## Goal of the exercise
Reproduce exactly the lines from the one containing "X87122Y75057D02*" through the last line of the data, both ends included.
____ Records for the task
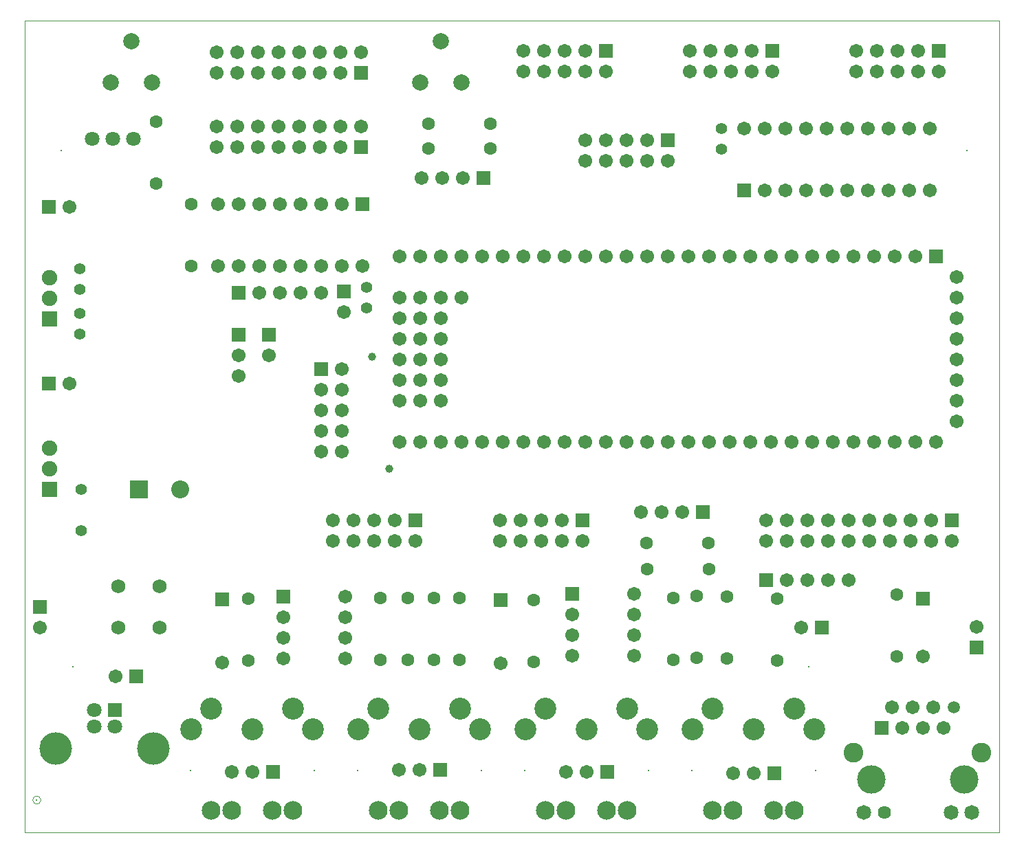
<source format=gts>
%FSLAX43Y43*%
%MOMM*%
G71*
G01*
G75*
G04 Layer_Color=8388736*
%ADD10C,0.600*%
%ADD11C,0.400*%
%ADD12C,0.800*%
%ADD13C,0.230*%
%ADD14C,0.254*%
%ADD15C,0.050*%
%ADD16C,1.500*%
%ADD17R,1.500X1.500*%
%ADD18R,1.500X1.500*%
%ADD19R,1.700X1.700*%
%ADD20C,1.700*%
%ADD21C,1.524*%
%ADD22C,1.800*%
%ADD23C,2.230*%
%ADD24C,3.300*%
%ADD25C,1.620*%
%ADD26C,3.800*%
%ADD27C,1.600*%
%ADD28R,1.600X1.600*%
%ADD29C,1.500*%
%ADD30R,1.500X1.500*%
%ADD31R,1.500X1.500*%
%ADD32C,1.200*%
%ADD33C,2.500*%
%ADD34C,2.100*%
%ADD35R,2.000X2.000*%
%ADD36C,2.000*%
%ADD37C,1.400*%
%ADD38C,0.800*%
%ADD39C,0.500*%
%ADD40C,1.000*%
%ADD41C,0.100*%
%ADD42C,0.250*%
%ADD43C,0.200*%
%ADD44C,0.127*%
%ADD45C,0.150*%
%ADD46C,0.203*%
%ADD47R,0.500X2.000*%
%ADD48R,2.000X0.800*%
%ADD49R,1.900X0.800*%
%ADD50C,1.703*%
%ADD51R,1.703X1.703*%
%ADD52R,1.703X1.703*%
%ADD53R,1.903X1.903*%
%ADD54C,1.903*%
%ADD55C,1.727*%
%ADD56C,2.003*%
%ADD57C,2.433*%
%ADD58C,3.503*%
%ADD59C,1.823*%
%ADD60R,0.203X0.203*%
%ADD61C,4.003*%
%ADD62C,1.803*%
%ADD63R,1.803X1.803*%
%ADD64C,0.203*%
%ADD65C,1.703*%
%ADD66R,1.703X1.703*%
%ADD67R,1.703X1.703*%
%ADD68C,1.403*%
%ADD69C,2.703*%
%ADD70C,2.303*%
%ADD71R,2.203X2.203*%
%ADD72C,2.203*%
%ADD73C,1.603*%
%ADD74C,1.003*%
D15*
X500Y0D02*
G03*
X500Y0I-500J0D01*
G01*
X-1500Y-4000D02*
X118500D01*
Y96000D01*
X-1500D02*
X118500D01*
X-1500Y-4000D02*
Y96000D01*
D16*
X112900Y11390D02*
D03*
D25*
X104370Y-1560D02*
D03*
D50*
X74422Y35433D02*
D03*
X76962D02*
D03*
X79502D02*
D03*
X24892Y54737D02*
D03*
Y52197D02*
D03*
X28575Y54737D02*
D03*
X115697Y21336D02*
D03*
X4064Y73025D02*
D03*
X105280Y11390D02*
D03*
X111630Y8850D02*
D03*
X110360Y11390D02*
D03*
X107820D02*
D03*
X109090Y8850D02*
D03*
X106550D02*
D03*
X9662Y15233D02*
D03*
X67654Y3463D02*
D03*
X65114D02*
D03*
X23966D02*
D03*
X26506D02*
D03*
X47080Y3717D02*
D03*
X44540D02*
D03*
X85688Y3336D02*
D03*
X88228D02*
D03*
X381Y21209D02*
D03*
X111080Y89730D02*
D03*
X108540Y92270D02*
D03*
Y89730D02*
D03*
X106000Y92270D02*
D03*
Y89730D02*
D03*
X103460Y92270D02*
D03*
Y89730D02*
D03*
X100920Y92270D02*
D03*
Y89730D02*
D03*
X90580D02*
D03*
X88040Y92270D02*
D03*
Y89730D02*
D03*
X85500Y92270D02*
D03*
Y89730D02*
D03*
X82960Y92270D02*
D03*
Y89730D02*
D03*
X80420Y92270D02*
D03*
Y89730D02*
D03*
X77680Y78730D02*
D03*
X75140Y81270D02*
D03*
Y78730D02*
D03*
X72600Y81270D02*
D03*
Y78730D02*
D03*
X70060Y81270D02*
D03*
Y78730D02*
D03*
X67520Y81270D02*
D03*
Y78730D02*
D03*
X70080Y89730D02*
D03*
X67540Y92270D02*
D03*
Y89730D02*
D03*
X65000Y92270D02*
D03*
Y89730D02*
D03*
X62460Y92270D02*
D03*
Y89730D02*
D03*
X59920Y92270D02*
D03*
Y89730D02*
D03*
X39890Y82931D02*
D03*
X37350D02*
D03*
Y80391D02*
D03*
X34810Y82931D02*
D03*
Y80391D02*
D03*
X32270Y82931D02*
D03*
Y80391D02*
D03*
X29730Y82931D02*
D03*
Y80391D02*
D03*
X27190Y82931D02*
D03*
Y80391D02*
D03*
X24650Y82931D02*
D03*
Y80391D02*
D03*
X22110Y82931D02*
D03*
Y80391D02*
D03*
X39890Y92075D02*
D03*
X37350D02*
D03*
Y89535D02*
D03*
X34810Y92075D02*
D03*
Y89535D02*
D03*
X32270Y92075D02*
D03*
Y89535D02*
D03*
X29730Y92075D02*
D03*
Y89535D02*
D03*
X27190Y92075D02*
D03*
Y89535D02*
D03*
X24650Y92075D02*
D03*
Y89535D02*
D03*
X22110Y92075D02*
D03*
Y89535D02*
D03*
X67183Y31877D02*
D03*
X64643Y34417D02*
D03*
Y31877D02*
D03*
X62103Y34417D02*
D03*
Y31877D02*
D03*
X59563Y34417D02*
D03*
Y31877D02*
D03*
X57023Y34417D02*
D03*
Y31877D02*
D03*
X37592Y53080D02*
D03*
X35052Y50540D02*
D03*
X37592D02*
D03*
X35052Y48000D02*
D03*
X37592D02*
D03*
X35052Y45460D02*
D03*
X37592D02*
D03*
X35052Y42920D02*
D03*
X37592D02*
D03*
X46580Y31877D02*
D03*
X44040Y34417D02*
D03*
Y31877D02*
D03*
X41500Y34417D02*
D03*
Y31877D02*
D03*
X38960Y34417D02*
D03*
Y31877D02*
D03*
X36420Y34417D02*
D03*
Y31877D02*
D03*
X47371Y76581D02*
D03*
X49911D02*
D03*
X52451D02*
D03*
X89789Y31877D02*
D03*
Y34417D02*
D03*
X92329Y31877D02*
D03*
Y34417D02*
D03*
X94869Y31877D02*
D03*
Y34417D02*
D03*
X97409Y31877D02*
D03*
Y34417D02*
D03*
X99949Y31877D02*
D03*
Y34417D02*
D03*
X102489Y31877D02*
D03*
Y34417D02*
D03*
X105029Y31877D02*
D03*
Y34417D02*
D03*
X107569Y31877D02*
D03*
Y34417D02*
D03*
X110109Y31877D02*
D03*
Y34417D02*
D03*
X112649Y31877D02*
D03*
X37846Y60071D02*
D03*
X89662Y82677D02*
D03*
X44667Y49220D02*
D03*
X47207D02*
D03*
X49747D02*
D03*
X44667Y51760D02*
D03*
X47207D02*
D03*
X49747D02*
D03*
X44667Y54300D02*
D03*
X47207D02*
D03*
X49747D02*
D03*
X44667Y56840D02*
D03*
X47207D02*
D03*
X49747D02*
D03*
X44667Y59380D02*
D03*
X47207D02*
D03*
X49747D02*
D03*
X44667Y61920D02*
D03*
X47207D02*
D03*
X49747D02*
D03*
X52287D02*
D03*
X44667Y44140D02*
D03*
X47207D02*
D03*
X49747D02*
D03*
X52287D02*
D03*
X54827D02*
D03*
X57367D02*
D03*
X59907D02*
D03*
X62447D02*
D03*
X64987D02*
D03*
X67527D02*
D03*
X70067D02*
D03*
X72607D02*
D03*
X75147D02*
D03*
X77687D02*
D03*
X80227D02*
D03*
X82767D02*
D03*
X85307D02*
D03*
X87847D02*
D03*
X90387D02*
D03*
X92927D02*
D03*
X95467D02*
D03*
X98007D02*
D03*
X100547D02*
D03*
X103087D02*
D03*
X105627D02*
D03*
X108167D02*
D03*
X110707D02*
D03*
X44667Y67000D02*
D03*
X47207D02*
D03*
X49747D02*
D03*
X52287D02*
D03*
X54827D02*
D03*
X57367D02*
D03*
X59907D02*
D03*
X62447D02*
D03*
X64987D02*
D03*
X67527D02*
D03*
X70067D02*
D03*
X72607D02*
D03*
X75147D02*
D03*
X77687D02*
D03*
X80227D02*
D03*
X82767D02*
D03*
X85307D02*
D03*
X87847D02*
D03*
X90387D02*
D03*
X92927D02*
D03*
X95467D02*
D03*
X98007D02*
D03*
X100547D02*
D03*
X103087D02*
D03*
X105627D02*
D03*
X108167D02*
D03*
X113247Y46680D02*
D03*
Y49220D02*
D03*
Y51760D02*
D03*
Y54300D02*
D03*
Y56840D02*
D03*
Y59380D02*
D03*
Y61920D02*
D03*
Y64460D02*
D03*
X4064Y51308D02*
D03*
X27432Y62484D02*
D03*
X29972D02*
D03*
X32512D02*
D03*
X35052D02*
D03*
X92310Y27051D02*
D03*
X94850D02*
D03*
X97390D02*
D03*
X99930D02*
D03*
X57150Y16801D02*
D03*
X22860Y16928D02*
D03*
X109093Y17659D02*
D03*
X94107Y21209D02*
D03*
D51*
X82042Y35433D02*
D03*
X1524Y73025D02*
D03*
X104010Y8850D02*
D03*
X12202Y15233D02*
D03*
X70194Y3463D02*
D03*
X29046D02*
D03*
X49620Y3717D02*
D03*
X90768Y3336D02*
D03*
X111080Y92270D02*
D03*
X90580D02*
D03*
X77680Y81270D02*
D03*
X70080Y92270D02*
D03*
X39890Y80391D02*
D03*
Y89535D02*
D03*
X67183Y34417D02*
D03*
X46580D02*
D03*
X54991Y76581D02*
D03*
X112649Y34417D02*
D03*
X110707Y67000D02*
D03*
X1524Y51308D02*
D03*
X24892Y62484D02*
D03*
X89770Y27051D02*
D03*
X96647Y21209D02*
D03*
D52*
X24892Y57277D02*
D03*
X28575D02*
D03*
X115697Y18796D02*
D03*
X381Y23749D02*
D03*
X35052Y53080D02*
D03*
X37846Y62611D02*
D03*
X57150Y24601D02*
D03*
X22860Y24728D02*
D03*
X109093Y24759D02*
D03*
D53*
X1600Y59227D02*
D03*
Y38227D02*
D03*
D54*
Y61767D02*
D03*
Y64307D02*
D03*
Y43307D02*
D03*
Y40767D02*
D03*
D55*
X15113Y21209D02*
D03*
Y26289D02*
D03*
X10033D02*
D03*
Y21209D02*
D03*
D56*
X49784Y93472D02*
D03*
X47244Y88392D02*
D03*
X52324D02*
D03*
X14224D02*
D03*
X9144D02*
D03*
X11684Y93472D02*
D03*
D57*
X116330Y5800D02*
D03*
X100580D02*
D03*
D58*
X102740Y2500D02*
D03*
X114170D02*
D03*
D59*
X101830Y-1560D02*
D03*
X112540D02*
D03*
X115080D02*
D03*
D60*
X0Y0D02*
D03*
D61*
X2325Y6363D02*
D03*
X14365D02*
D03*
D62*
X7095Y9073D02*
D03*
X9595D02*
D03*
X7095Y11073D02*
D03*
X11938Y81407D02*
D03*
X9398D02*
D03*
X6858D02*
D03*
D63*
X9595Y11073D02*
D03*
D64*
X4408Y16383D02*
D03*
X95022D02*
D03*
X3000Y80000D02*
D03*
X114500D02*
D03*
X34126Y3670D02*
D03*
X18886D02*
D03*
X39460D02*
D03*
X54700D02*
D03*
X75274D02*
D03*
X60034D02*
D03*
X80608D02*
D03*
X95848D02*
D03*
D65*
X22352Y65786D02*
D03*
X24892D02*
D03*
X27432D02*
D03*
X29972D02*
D03*
X32512D02*
D03*
X35052D02*
D03*
X37592D02*
D03*
X40132D02*
D03*
X22352Y73406D02*
D03*
X24892D02*
D03*
X27432D02*
D03*
X29972D02*
D03*
X32512D02*
D03*
X35052D02*
D03*
X37592D02*
D03*
X65913Y22860D02*
D03*
Y20320D02*
D03*
Y17780D02*
D03*
X73533Y25400D02*
D03*
Y22860D02*
D03*
Y20320D02*
D03*
Y17780D02*
D03*
X37973Y17399D02*
D03*
Y19939D02*
D03*
Y22479D02*
D03*
Y25019D02*
D03*
X30353Y17399D02*
D03*
Y19939D02*
D03*
Y22479D02*
D03*
X109982Y82677D02*
D03*
X107442D02*
D03*
X104902D02*
D03*
X102362D02*
D03*
X99822D02*
D03*
X97282D02*
D03*
X94742D02*
D03*
X92202D02*
D03*
X87122D02*
D03*
X109982Y75057D02*
D03*
X107442D02*
D03*
X104902D02*
D03*
X102362D02*
D03*
X99822D02*
D03*
X97282D02*
D03*
X94742D02*
D03*
X92202D02*
D03*
X89662D02*
D03*
D66*
X40132Y73406D02*
D03*
X87122Y75057D02*
D03*
D67*
X65913Y25400D02*
D03*
X30353Y25019D02*
D03*
D68*
X84328Y80137D02*
D03*
Y82677D02*
D03*
X40640Y60579D02*
D03*
Y63119D02*
D03*
X5334Y62865D02*
D03*
Y65405D02*
D03*
Y59944D02*
D03*
Y57404D02*
D03*
X5461Y38227D02*
D03*
Y33147D02*
D03*
D69*
X31506Y11250D02*
D03*
X34006Y8750D02*
D03*
X19006D02*
D03*
X21506Y11250D02*
D03*
X26506Y8750D02*
D03*
X47080D02*
D03*
X42080Y11250D02*
D03*
X39580Y8750D02*
D03*
X54580D02*
D03*
X52080Y11250D02*
D03*
X72654D02*
D03*
X75154Y8750D02*
D03*
X60154D02*
D03*
X62654Y11250D02*
D03*
X67654Y8750D02*
D03*
X88228D02*
D03*
X83228Y11250D02*
D03*
X80728Y8750D02*
D03*
X95728D02*
D03*
X93228Y11250D02*
D03*
D70*
X24006Y-1250D02*
D03*
X29006D02*
D03*
X31506D02*
D03*
X21506D02*
D03*
X42080D02*
D03*
X52080D02*
D03*
X49580D02*
D03*
X44580D02*
D03*
X65154D02*
D03*
X70154D02*
D03*
X72654D02*
D03*
X62654D02*
D03*
X83228D02*
D03*
X93228D02*
D03*
X90728D02*
D03*
X85728D02*
D03*
D71*
X12573Y38227D02*
D03*
D72*
X17653D02*
D03*
D73*
X14732Y83566D02*
D03*
Y75946D02*
D03*
X19050Y73406D02*
D03*
Y65786D02*
D03*
X61214Y24638D02*
D03*
Y17018D02*
D03*
X91186Y17145D02*
D03*
Y24765D02*
D03*
X84963Y25019D02*
D03*
Y17399D02*
D03*
X78359Y17272D02*
D03*
Y24892D02*
D03*
X81280Y25146D02*
D03*
Y17526D02*
D03*
X52070Y17272D02*
D03*
Y24892D02*
D03*
X48895D02*
D03*
Y17272D02*
D03*
X42291D02*
D03*
Y24892D02*
D03*
X45720D02*
D03*
Y17272D02*
D03*
X26035Y24765D02*
D03*
Y17145D02*
D03*
X48260Y80264D02*
D03*
X55880D02*
D03*
X48260Y83312D02*
D03*
X55880D02*
D03*
X75057Y31623D02*
D03*
X82677D02*
D03*
X105918Y25273D02*
D03*
Y17653D02*
D03*
X75184Y28448D02*
D03*
X82804D02*
D03*
D74*
X43434Y40767D02*
D03*
X41275Y54610D02*
D03*
M02*

</source>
________
## Answer section
X87122Y75057D02*
D03*
D67*
X65913Y25400D02*
D03*
X30353Y25019D02*
D03*
D68*
X84328Y80137D02*
D03*
Y82677D02*
D03*
X40640Y60579D02*
D03*
Y63119D02*
D03*
X5334Y62865D02*
D03*
Y65405D02*
D03*
Y59944D02*
D03*
Y57404D02*
D03*
X5461Y38227D02*
D03*
Y33147D02*
D03*
D69*
X31506Y11250D02*
D03*
X34006Y8750D02*
D03*
X19006D02*
D03*
X21506Y11250D02*
D03*
X26506Y8750D02*
D03*
X47080D02*
D03*
X42080Y11250D02*
D03*
X39580Y8750D02*
D03*
X54580D02*
D03*
X52080Y11250D02*
D03*
X72654D02*
D03*
X75154Y8750D02*
D03*
X60154D02*
D03*
X62654Y11250D02*
D03*
X67654Y8750D02*
D03*
X88228D02*
D03*
X83228Y11250D02*
D03*
X80728Y8750D02*
D03*
X95728D02*
D03*
X93228Y11250D02*
D03*
D70*
X24006Y-1250D02*
D03*
X29006D02*
D03*
X31506D02*
D03*
X21506D02*
D03*
X42080D02*
D03*
X52080D02*
D03*
X49580D02*
D03*
X44580D02*
D03*
X65154D02*
D03*
X70154D02*
D03*
X72654D02*
D03*
X62654D02*
D03*
X83228D02*
D03*
X93228D02*
D03*
X90728D02*
D03*
X85728D02*
D03*
D71*
X12573Y38227D02*
D03*
D72*
X17653D02*
D03*
D73*
X14732Y83566D02*
D03*
Y75946D02*
D03*
X19050Y73406D02*
D03*
Y65786D02*
D03*
X61214Y24638D02*
D03*
Y17018D02*
D03*
X91186Y17145D02*
D03*
Y24765D02*
D03*
X84963Y25019D02*
D03*
Y17399D02*
D03*
X78359Y17272D02*
D03*
Y24892D02*
D03*
X81280Y25146D02*
D03*
Y17526D02*
D03*
X52070Y17272D02*
D03*
Y24892D02*
D03*
X48895D02*
D03*
Y17272D02*
D03*
X42291D02*
D03*
Y24892D02*
D03*
X45720D02*
D03*
Y17272D02*
D03*
X26035Y24765D02*
D03*
Y17145D02*
D03*
X48260Y80264D02*
D03*
X55880D02*
D03*
X48260Y83312D02*
D03*
X55880D02*
D03*
X75057Y31623D02*
D03*
X82677D02*
D03*
X105918Y25273D02*
D03*
Y17653D02*
D03*
X75184Y28448D02*
D03*
X82804D02*
D03*
D74*
X43434Y40767D02*
D03*
X41275Y54610D02*
D03*
M02*

</source>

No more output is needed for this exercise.